Erdoğan’dan Obama’ya destek
Abone olBaşbakan Erdoğan, ""Sayın Obama bir sağlık reformu adımı attı, bazıları önünü kesmek istiyor. Ne güzel bir adım, niye bu destek verilmiyor...
Başbakan Erdoğan, ""Sayın Obama bir sağlık reformu adımı attı,
bazıları önünü kesmek istiyor. Ne güzel bir adım, niye bu destek
verilmiyor?" dedi.
Başbakan Erdoğan, ’Dünya Kız Çocukları Günü’ dolayısıyla Rixos
Otel’de düzenlenen ’Kız Çocuklarının Eğitim ve Öğretiminde Yeni
Politika ve Uygulamalar Çalıştayı’na katıldı. Erdoğan, yaptığı
konuşmada, "Karabük Üniversitesi’nin öncelikle kızlarda böyle bir
mehter takımını oluşurmuş olması bana çok anlamlı geldi. Biz,
mehterin erkeklerden oluştuğunu bilirdik. Çünkü ben de bir
tuzcubaşıydım, onun için mehteri biraz bilirim. Bugün Burhanettin
hocamızın böyle bir teşebbüsü takdire şayandır. Üniversiteli
kızlarımızı bu yönde tebrik ediyor, alkışlıyorum. ’Okuyan kızlar
umudumuzdur’ başlığıyla tertip edilen bu çalıştaya başarılar
diliyor, dünyadaki tüm kız çocukların bu gününü tebrik ediyorum.

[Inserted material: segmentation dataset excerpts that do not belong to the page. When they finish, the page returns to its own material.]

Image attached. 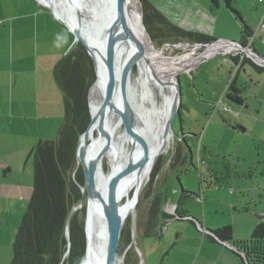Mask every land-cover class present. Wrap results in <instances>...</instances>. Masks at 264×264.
Returning <instances> with one entry per match:
<instances>
[{
	"label": "rangeland",
	"instance_id": "1",
	"mask_svg": "<svg viewBox=\"0 0 264 264\" xmlns=\"http://www.w3.org/2000/svg\"><path fill=\"white\" fill-rule=\"evenodd\" d=\"M146 1L157 8L171 27L178 28L173 21L199 18L191 14L192 9L186 0ZM190 1L198 2V8L203 7L204 0ZM81 4L84 3H80V7ZM46 9L52 14L49 8ZM128 9L140 22L142 18L143 23L140 0H131ZM213 9L217 10L216 5H213ZM58 22L70 31L61 21ZM148 28L156 37L153 41L145 28L148 42L155 49L161 50L165 56L196 57L197 63L175 73L181 89L182 105L173 126L174 136L170 132L163 142V154L150 173L138 201L136 198L135 207L134 203L126 212L123 211L127 215L124 226L130 225L133 236L131 244L119 250L121 253L117 264H147V258L152 259L153 249L161 245L167 250L171 242L175 246L171 251L167 250L164 263H184L191 259L190 246L194 244L191 239L200 224L213 230L231 226L235 238L249 240L261 218H264V75L255 72L250 65H246L247 71L244 69L238 73L234 61L219 52L203 59V54L216 44L208 48L196 47L157 22L149 24ZM214 38L217 41L223 39L219 35ZM60 39L63 40L61 36ZM72 47H75L74 35ZM138 71L135 68L136 74L140 73ZM42 76H46L43 82L46 81L48 86L54 83L61 94L58 93L55 98L58 101L61 99L65 122V97L54 78V72ZM19 82L34 83V79L20 75ZM234 82L242 90L244 104L240 105L227 96ZM135 94L138 93L133 89L132 97ZM46 115L53 116L54 112L50 109L41 111L42 118ZM139 121L144 124L140 117ZM32 125L35 129L34 121ZM122 131L125 132L124 126ZM127 148L132 150L131 143L127 144ZM120 152L122 157L119 159L123 160L122 148L117 151L118 155ZM100 166L104 174L110 173L107 159ZM157 168L158 173L150 182ZM147 171L148 166L137 182ZM137 182L121 201V208L134 199ZM172 200L179 207L182 218L168 210L173 205ZM154 203L155 214L151 218ZM5 253H10L8 264H11L13 248ZM158 253L161 256V252Z\"/></svg>",
	"mask_w": 264,
	"mask_h": 264
},
{
	"label": "crops",
	"instance_id": "2",
	"mask_svg": "<svg viewBox=\"0 0 264 264\" xmlns=\"http://www.w3.org/2000/svg\"><path fill=\"white\" fill-rule=\"evenodd\" d=\"M186 3L192 9L191 14L199 18L173 21L178 28L214 40L216 35L220 39L230 38L264 58V0H233L232 7L237 13L225 0H204L202 8H198L196 1L186 0ZM58 21L37 0H0V264H8L10 253L5 251L13 248L33 194L34 148L40 141L58 139L64 123L61 99L55 98L59 91L54 83L48 86L42 81L46 79L42 74L54 72L72 49L73 33ZM219 54L239 58L238 62L234 61L238 73L247 71L246 65L252 67L243 63L244 57L247 58L243 52L237 56ZM20 75L33 77L34 83L19 82ZM51 102L55 103L49 105ZM47 109L54 115L42 118L41 111ZM171 204L177 207L173 200ZM196 230L191 239L194 244L190 246L189 261L164 263L167 250L175 246L171 242L167 250L161 245L153 249L152 259L147 258V264H240L243 253L237 250L235 242L219 241L213 236L215 229L203 228L201 224Z\"/></svg>",
	"mask_w": 264,
	"mask_h": 264
},
{
	"label": "trees",
	"instance_id": "3",
	"mask_svg": "<svg viewBox=\"0 0 264 264\" xmlns=\"http://www.w3.org/2000/svg\"><path fill=\"white\" fill-rule=\"evenodd\" d=\"M140 2L143 24L153 41L156 37L148 28L153 22L167 27L192 45H209L217 41L202 34L171 27L150 3L146 0ZM225 2L236 12L232 7L233 0ZM230 58L235 62L239 60L232 56ZM243 63L251 64L256 71L264 74V67L255 65L248 58L244 57ZM54 78L65 97V122L56 141H40L34 148L33 194L15 238L11 264H84L88 251L87 199L70 220L69 213L73 207L80 205L82 189L85 187L84 173L77 160V147L91 122L89 92L98 78L94 61L81 44L72 47L56 65ZM235 84H231L227 96L240 105L244 104L242 90ZM157 173L158 168L152 173L150 182ZM154 214L155 203L151 208V218ZM175 214L182 218L179 207ZM132 236L130 225L124 226L118 255L124 245L128 247L131 244ZM213 236L224 243L235 242L237 250L243 253L240 264H264V218H261L249 240L235 241L231 226L216 229ZM128 255L129 251L125 255L126 262Z\"/></svg>",
	"mask_w": 264,
	"mask_h": 264
},
{
	"label": "bare ground",
	"instance_id": "4",
	"mask_svg": "<svg viewBox=\"0 0 264 264\" xmlns=\"http://www.w3.org/2000/svg\"><path fill=\"white\" fill-rule=\"evenodd\" d=\"M39 1L53 9L55 14L60 19H63L73 31L77 32L81 29V32L83 36H85L86 40H89L87 36L88 29L91 28V25L96 23V21H99V14L101 10H105L106 7L108 8V5V9L114 8L115 4V0ZM80 3H84L81 4L82 7H80L82 12L85 14L83 27L78 26L77 24L78 20L76 12L78 9L76 8V6H80ZM129 11L130 10L127 9V23L134 34L144 44L146 49V53L143 58H141L135 65V68H138L140 73L136 74V72L134 71L133 76L128 82V91L129 101L131 103V108L136 120L134 131L137 135L141 136L148 145L149 162L147 164L148 171L146 172L145 176H142L143 178L138 182L137 180L144 173L147 166L142 170L136 171L122 179L118 190L120 206L121 201L126 197V195L131 191V189L137 182L135 197H133L134 199H132L130 203L123 206L122 209L124 212L128 210L130 205L135 203L137 196H139V194L141 193L146 184V181L149 178L150 173L153 171L157 160L160 158L161 154H163L162 152L164 146L162 144L165 140H167L166 138L168 136L165 133L168 117L172 105L175 101H177L176 85L178 81L175 79V73L182 68L191 67L195 62L197 63L196 57H174L172 55L165 56L161 50L155 49V47L153 45H150L148 42L147 33L143 26L142 18L140 22V20ZM109 15H111V13ZM116 29L119 30L120 34H122L120 32V23L116 25ZM94 41V43L89 44V47L96 58L99 75L90 91L89 104L91 106L92 112H95L97 107L99 106L106 81V58L103 46L101 44L102 41H100L98 44H96V39H94ZM122 43L123 44L121 46L120 55L123 56L124 59H126L129 55L135 52V48L133 45L128 44L127 42L122 41ZM215 44L216 46L203 54V59H206L218 52H229L233 49H237L224 43ZM133 89H135L138 93L135 94L134 97H132ZM139 117L142 118L144 124H141L142 122L140 123ZM143 118H145V120ZM147 121H149L150 123H148ZM108 124L113 135V146L109 153L102 160H108L111 168L110 173L104 174L101 166L99 167V178L100 183L103 187H105L111 176H113L116 172L122 170L127 164L129 154L131 152V150L127 148L128 143H131L132 147L134 145L133 158L135 161L138 162L143 155L141 145L139 143L132 142V138H130L128 135H126L125 132L122 131V124L119 117H117L116 115L109 116ZM91 134L92 143L89 147V155L94 156L99 151L104 141L98 136L96 129L92 130ZM121 148L123 149V160L119 159V157H122V153L120 152L119 155L117 153V151H119ZM97 207L98 205L91 203L90 213L97 214ZM104 225V219L102 218V216H100L99 228H97V231H95L92 225L88 226L89 245L87 249L88 251L86 252L87 254L84 260V264H103L106 245L105 231L103 229L105 228Z\"/></svg>",
	"mask_w": 264,
	"mask_h": 264
},
{
	"label": "water",
	"instance_id": "5",
	"mask_svg": "<svg viewBox=\"0 0 264 264\" xmlns=\"http://www.w3.org/2000/svg\"><path fill=\"white\" fill-rule=\"evenodd\" d=\"M130 1L131 0H115L114 8L108 9V5V8H105L106 11L101 10L99 14V21H96V23L92 24L91 28L88 29L87 36L89 40L85 39V36H83L81 29L77 32L73 31L63 19H60L55 14L53 9L39 1V3L44 5L46 8H49L55 18L61 21L73 33L75 47H78L81 44L87 50L88 54L94 61L97 77L98 66L96 58L90 50L89 44L94 43V39H96V44L102 41L101 44L105 53L106 81L104 92L100 99L99 106L97 107L95 112H92L91 106L89 104L91 122L87 130L80 137L77 147V160L78 164L82 167L84 173L85 187L82 189V200L80 205L77 207H73L69 213L70 220L72 214L78 209H81L87 199V249L89 245L88 226L92 225L95 231H97V228H99L100 216H102L105 224V228L103 229L105 231L106 237L105 258L103 264H117L118 247L120 243L121 232L125 224V218L127 217L126 214L124 215V212L120 206V199L118 195L119 185L123 178L136 171L142 170L144 167L147 166L149 162L148 145L146 141L141 136L137 135L134 131L136 120L133 110L131 108V103L129 101L128 82L134 74L136 63L141 58H143L146 53L144 44L134 34V32L131 30L127 23L126 13ZM76 8L78 9L76 12L78 20L77 24L78 26L83 27L85 17L83 16L80 6H76ZM110 13L111 15H109ZM119 23L121 26L120 32L122 34H120L119 30L116 29V25ZM222 40L238 45L239 50L247 54V56L250 52H252L254 56L256 55L261 59L263 63L262 65L264 66V58L257 55L254 51H250L251 49L248 50L246 46L235 41L227 39ZM122 41L133 45L135 48V52L129 55L126 59H124V57L120 55L121 46L123 44ZM210 45L201 46L207 48ZM176 88L177 101H175L172 105L168 117L165 129L166 135H168L170 131L173 134V126L175 123V119L179 113L182 104V95L179 83H177ZM111 115H116L117 117H119L122 126H124L126 135L132 138V142H136L141 145L143 155L138 162L135 161L133 158V145L125 167L122 170L116 172L113 176H111L108 182L106 183L105 187H103L100 183L99 167L101 161L109 153L113 146V135L110 131L108 124L109 116ZM94 129H96L98 136L103 139L104 142L99 151L94 156H90L89 147L92 143L91 132ZM91 203L98 205L96 210L97 214L90 213ZM135 205L136 203L133 207H135Z\"/></svg>",
	"mask_w": 264,
	"mask_h": 264
},
{
	"label": "built area",
	"instance_id": "6",
	"mask_svg": "<svg viewBox=\"0 0 264 264\" xmlns=\"http://www.w3.org/2000/svg\"><path fill=\"white\" fill-rule=\"evenodd\" d=\"M260 1H263V0H260ZM262 29H264V23L262 24ZM215 43H224V44H228L229 46H233V47L237 48V49H233V50H231V51H229V52L223 51V52H220V53H224V54H228V55L237 56V55H239V53L241 52V51L239 50V46H238V45H236V44H232V43L227 42V41H225V40H219V41L213 42V44H215ZM213 44H212V45H213ZM209 45H210V44H209ZM195 46H196V47H202L201 44H197V45H195ZM247 49L250 50V48H247ZM250 51H252V50H250ZM246 55H247V54H246ZM248 57H249V58H252V60L255 61V63H257V64H259V65H262V64H263L262 61H261V59H260L258 56H256V55L254 56V55L252 54V52L249 53ZM229 110H231V109H229ZM170 207H171V205L168 207V209H169ZM170 209H172V212L175 213V211H176V207H175V208L171 207Z\"/></svg>",
	"mask_w": 264,
	"mask_h": 264
},
{
	"label": "flooded vegetation",
	"instance_id": "7",
	"mask_svg": "<svg viewBox=\"0 0 264 264\" xmlns=\"http://www.w3.org/2000/svg\"><path fill=\"white\" fill-rule=\"evenodd\" d=\"M176 209H177V207H176Z\"/></svg>",
	"mask_w": 264,
	"mask_h": 264
}]
</instances>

İnsanlık için hayırlara vesile olmasını Rabbimden niyaz ediyorum"
dedi.
"PEYGAMBERİMİZ 4 KIZ BABASI"
Türkiye olarak 11 Ekim’in ’Dünya Kız Çocukları Günü’ olarak
kutlanması için girişimde bulunulduğunu anlatan Erdoğan, 2012’den
itibaren 11 Ekim’in ’Dünya Kız Çocukları Günü’ olarak kabul edilip
kutlanmaya başlandığını söyledi. Erdoğan, "Burada özellikle
geçmişimizden bugüne Sevgili Peygamberimizden en çok da çocukların
Peygamberinden bir başlangıçla konuşmamı zenginleştirmek istiyorum.
Çocukların çok sevdiği bir insan, çocukları çok fazla seven bir
insan ve kendi çocukları erken yaşta vefat etmiş ve dört kız babası
olan bir insan. Tabii birisi Peygamber Efendimize ’Ey Allah’ın
Rasulü siz çocukları öper misiniz?’ sorusunu sorduğunda ve ’Biz
öpmeyiz’ dediğinde Sevgili Peygamberimizin verdiği cevap çok
manidardır. Peygamberimizin, ’Allah senin kalbinden merhamet
duygunu almışsa ben ne yapabilirim’ cevabı çok manidardır. Bir yere
gidecekse en son kızı Fatıma’yı öper, kızının kokusu üzerinde
kalsın ister. Yolculuklardan döndüğünde de ilk önce kızı Fatıma’ya
sarılır, onunla hasret giderir. Hz. Peygamber’in bundan 14 asır
önce kız çocuklarıyla ilgili bir uygulamaya da son vermesi
önemlidir. Kız çocukları diri diri toprağa gömülüp katlediliyordu.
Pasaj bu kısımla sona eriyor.